Should you choose to go through the appeals process (and most people should), you would be well advised to seek a qualified Social Security Disability lawyer who can help you work through the complexities of the Social Security system. Claimants who are represented by a Social Security Disability lawyer are considerably more likely to have their claims approved. The difference is even more significant when dealing with cases of mental illness.

Be prepared to have your initial claim denied. In most cases, claims are denied at least twice before being approved at the hearing level by an Administrative Law Judge (ALJ). At your hearing (which you should attend with a legal representative), you will be able to make your case directly to the ALJ, who may also interview your doctors and psychiatrists before rendering his decision on your Social Security Disability case.

One of the reasons a Social Security Disability attorney can be helpful when making a claim based on mental illness is that they are thoroughly familiar with the criteria SSA adjudicators are looking for. By communicating with your doctor, psychologist, and the other professionals who work with you, your Social Security Disability lawyer can help ensure that the SSA’s forms are filled out in such a way that is more likely to result in an accepted claim.

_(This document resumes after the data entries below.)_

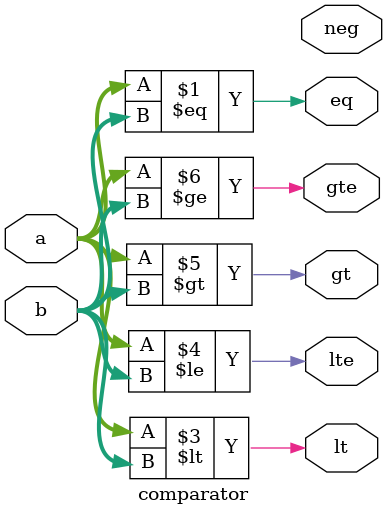
<source format=sv>
module comparator
#(parameter N = 8)
(input logic [N-1:0] a, b, output logic eq, neg, lt, lte, gt, gte);

	assign eq = (a == b);
	assign neq = (a != b);
	assign lt = (a < b);
	assign lte = (a <= b);
	assign gt = (a > b);
	assign gte = (a >= b);

endmodule

</source>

The exact requirements regarding which mental illnesses qualify for Social Security Disability are not always clear. While some mental illnesses such as schizophrenia are very likely to result in accepted claims, other mental illnesses; such as bipolar disorder and depression; often require a significant amount of evidence demonstrating that your condition has not improved enough to allow you to find gainful employment, even after receiving care.

It is very important that you follow the advice of your medical doctors, psychologists, and other professionals who are treating you for your mental illness while you are applying for Social Security Disability benefits. Refusing to comply with appointments, medical treatments, or other prescribed activity or treatments can disqualify you for Social Security Disability benefits. Even if you are not disqualified for refusing to follow your doctors’ orders, you are likely to delay the approval of your claim.